Mavis, I think what you'd be looking for is something different to what I'd be offering... which is fine!

OP posts:
HBGKC · 11/05/2023 18:37

@mindutopia I hear you, and part of me would love to be able to do some more cerebral, academic type of work. I just don't think I'm at that point in my life yet, though. Not enough headspace.

Also, I have a profound and enduring love of newborn babies, I just don't get bored of them, ever!

Regarding flexibility of availability - my husband does actually work from home, and my eldest children are so far also around (at uni, etc), so I could probably get cover if I needed it.

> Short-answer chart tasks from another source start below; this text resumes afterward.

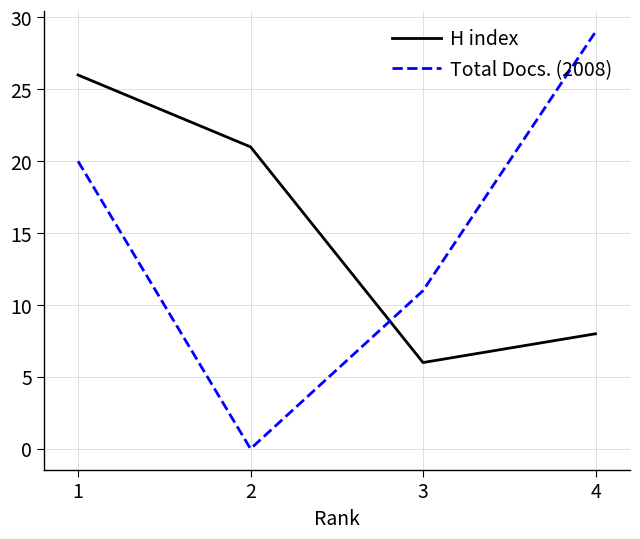

At which category does Total Docs. (2008) reach its first local valley?

2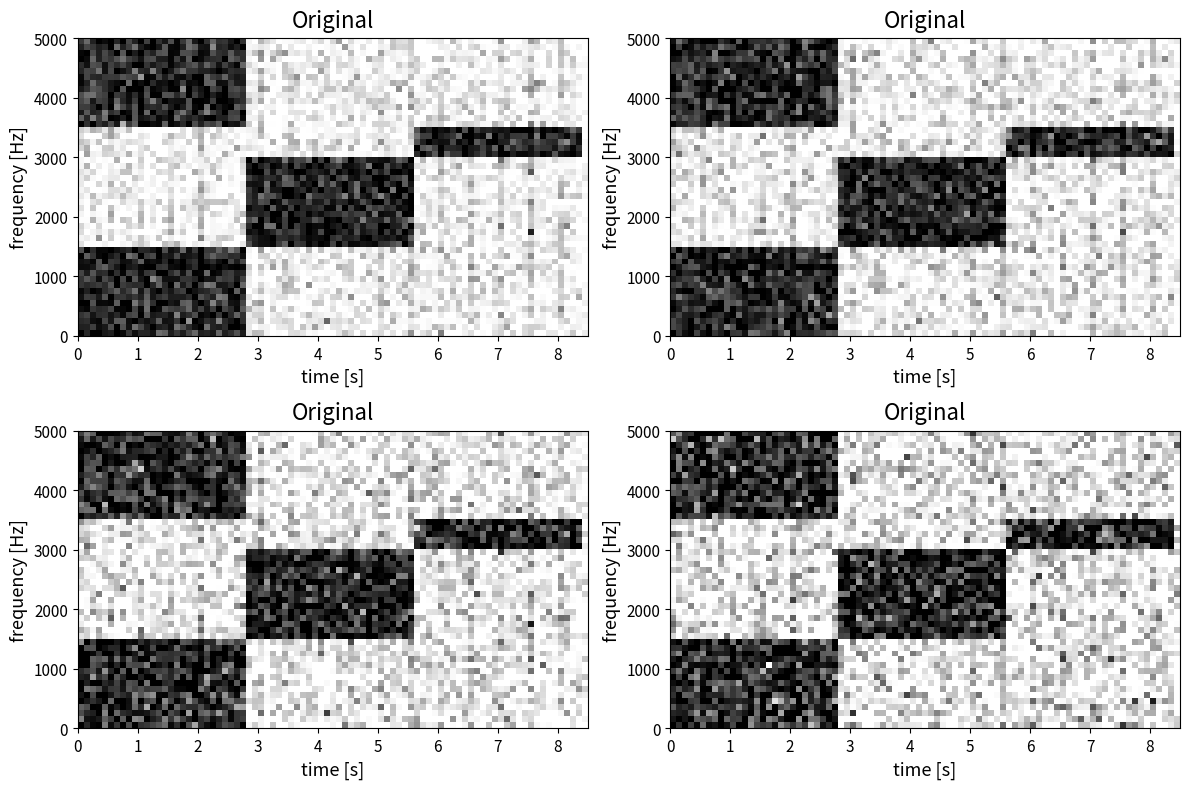

What is the maximum value shown in the chart?

1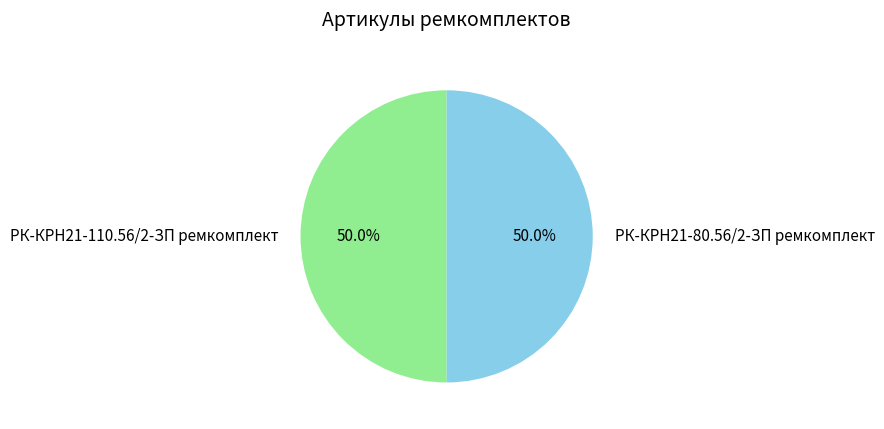

What is the ratio of the value at РК-КРН21-80.56/2-ЗП ремкомплект to the value at РК-КРН21-110.56/2-ЗП ремкомплект?

1.0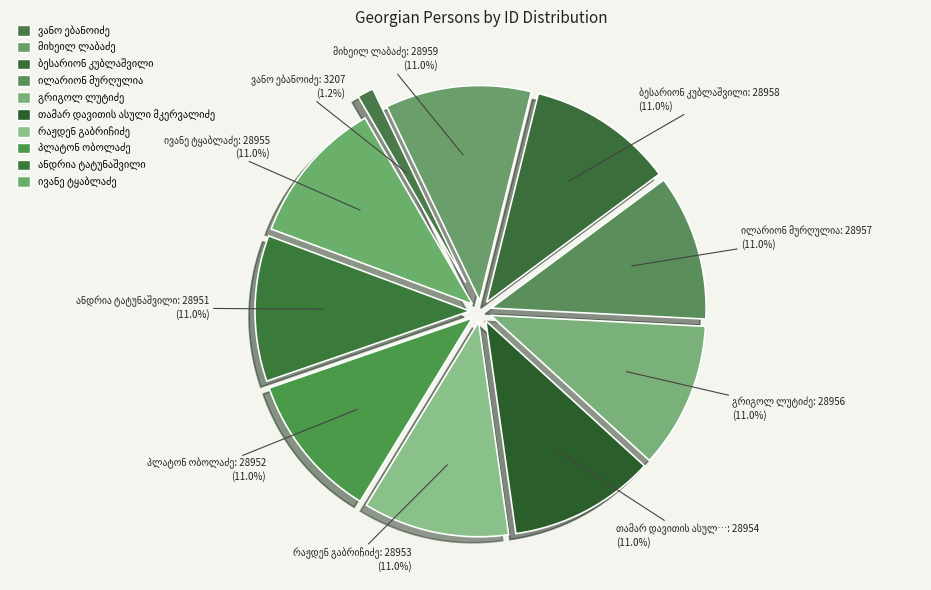

Which has a higher value, ანდრია ტატუნაშვილი or მიხეილ ლაბაძე?

მიხეილ ლაბაძე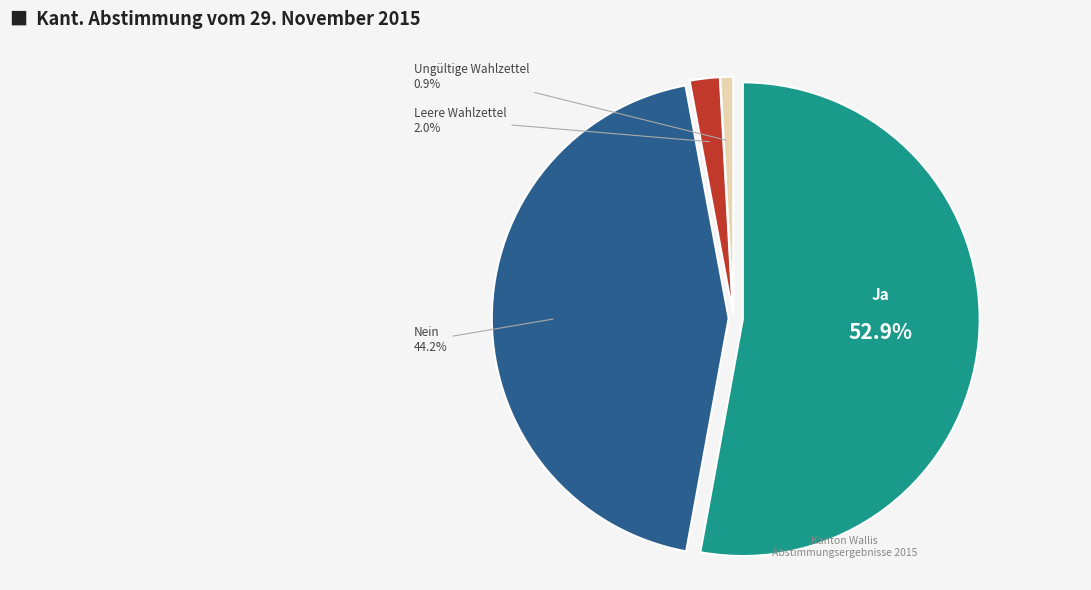

To the nearest percent, what is the combined percentage of Leere Wahlzettel and Ja?

55%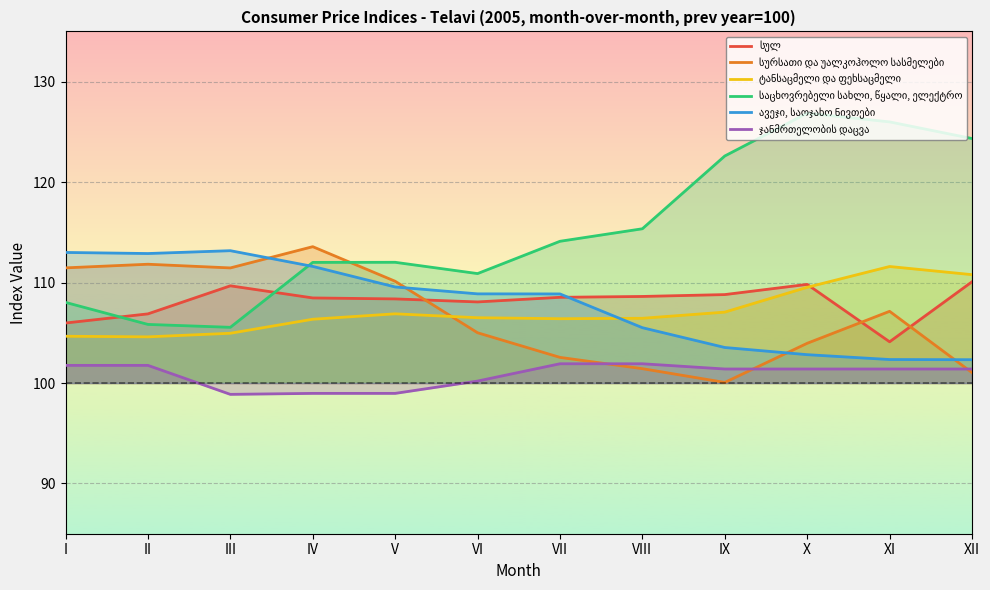

What is the value of the სულ point at the 9th from the left?

108.8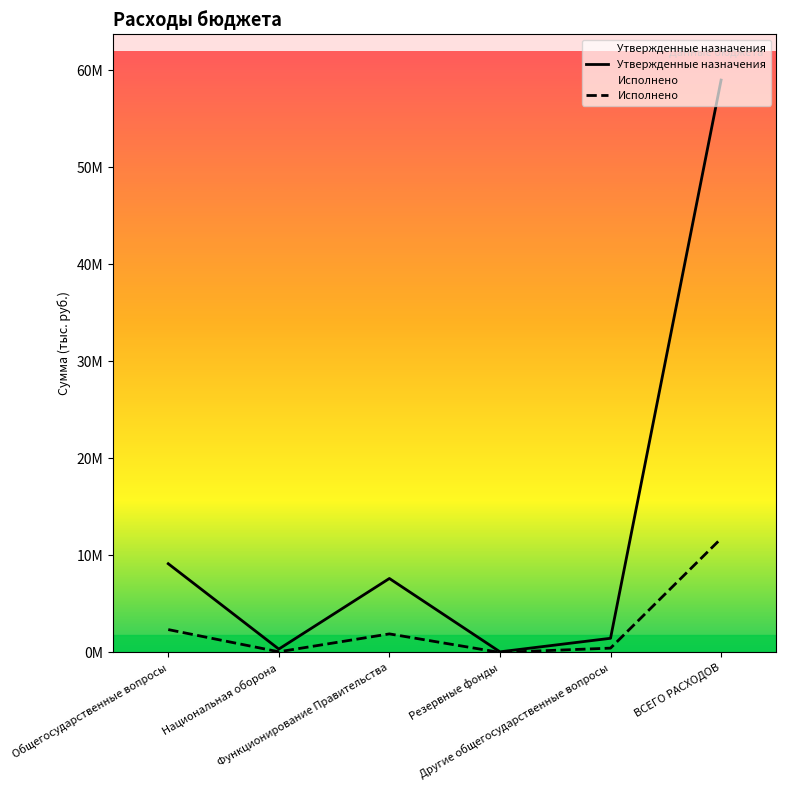

Rank the categories by Исполнено value from lowest to highest.

Резервные фонды, Национальная оборона, Другие общегосударственные вопросы, Функционирование Правительства, Общегосударственные вопросы, ВСЕГО РАСХОДОВ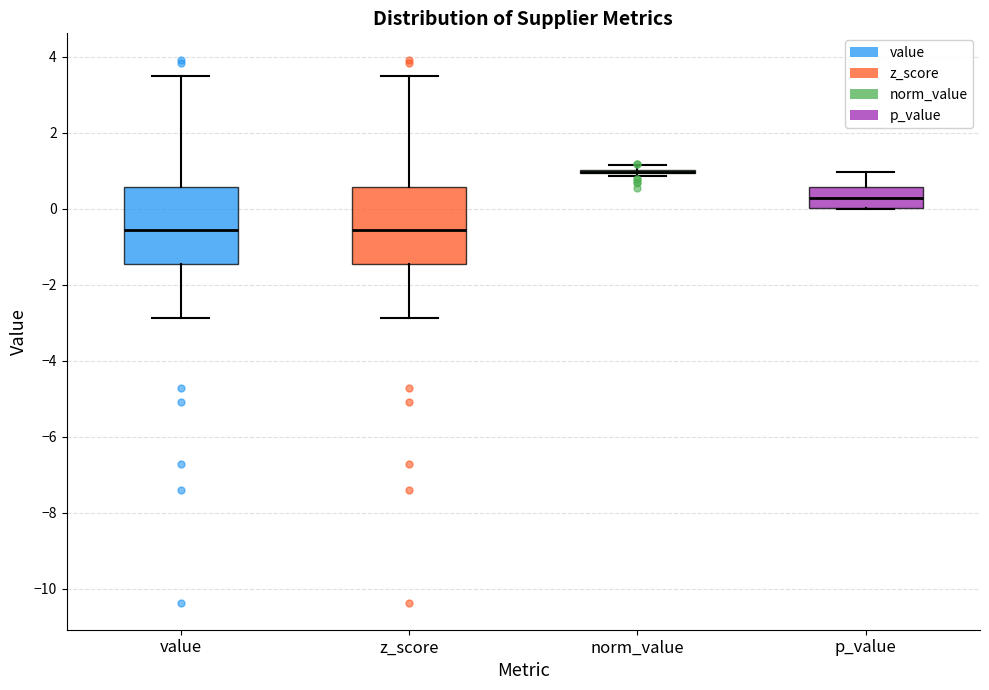

Reading left to right, read every box against the y-axis: the position of its median line, the range the box covers, and the ends of its whiskers. The values are not printed on the chart, so give them approximately, as read against the axis.

value: median -0.6, box -1.4 to 0.6, whiskers -2.8 to 3.4
z_score: median -0.6, box -1.4 to 0.6, whiskers -2.8 to 3.4
norm_value: box collapsed to a line at 1.0, whiskers 0.8 to 1.2
p_value: median 0.2, box 0.0 to 0.6, whiskers 0.0 to 1.0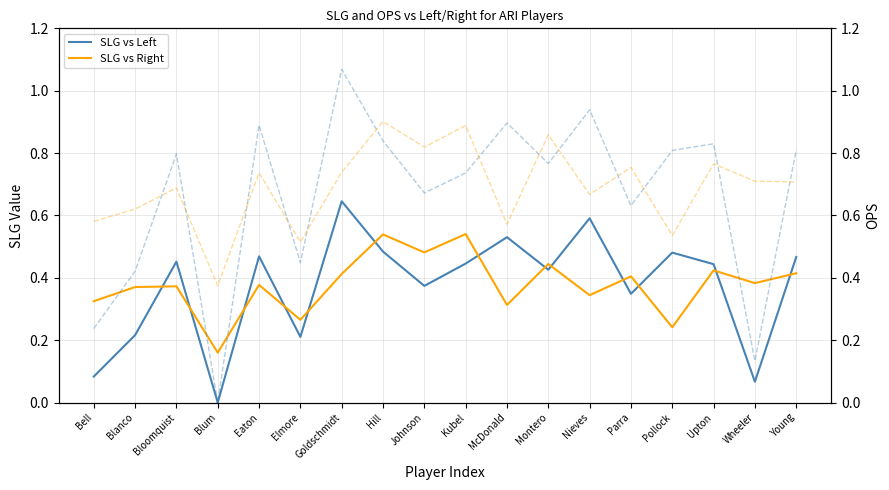

At which label does OPS vs Right reach its peak?

Hill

To begin with, though, I'd probably just offer a morning session (or part thereof) and an afternoon session (ditto). I appreciate I would not be able to cater to everyone's requirements within those timeframes, but this work needs to fit around our family life primarily, not the other way around.

OP posts:
Mindyourfingers · 11/05/2023 18:40

I think it might be difficult to break into, because the women who would go for this tend to be women with a high(ish) income, and those women would usually want someone with the requisite qualifications. Does that make sense?

OnlyFoolsnMothers · 11/05/2023 18:43

God no- sorry not intending to cause offence but I don’t even understand the market for this.

Mindyourfingers · 11/05/2023 18:44

I do! Those early days can be tough. But - and I hope this comes across in the spirit intended - I would want someone with qualifications in postnatal care, not a random who loves babies!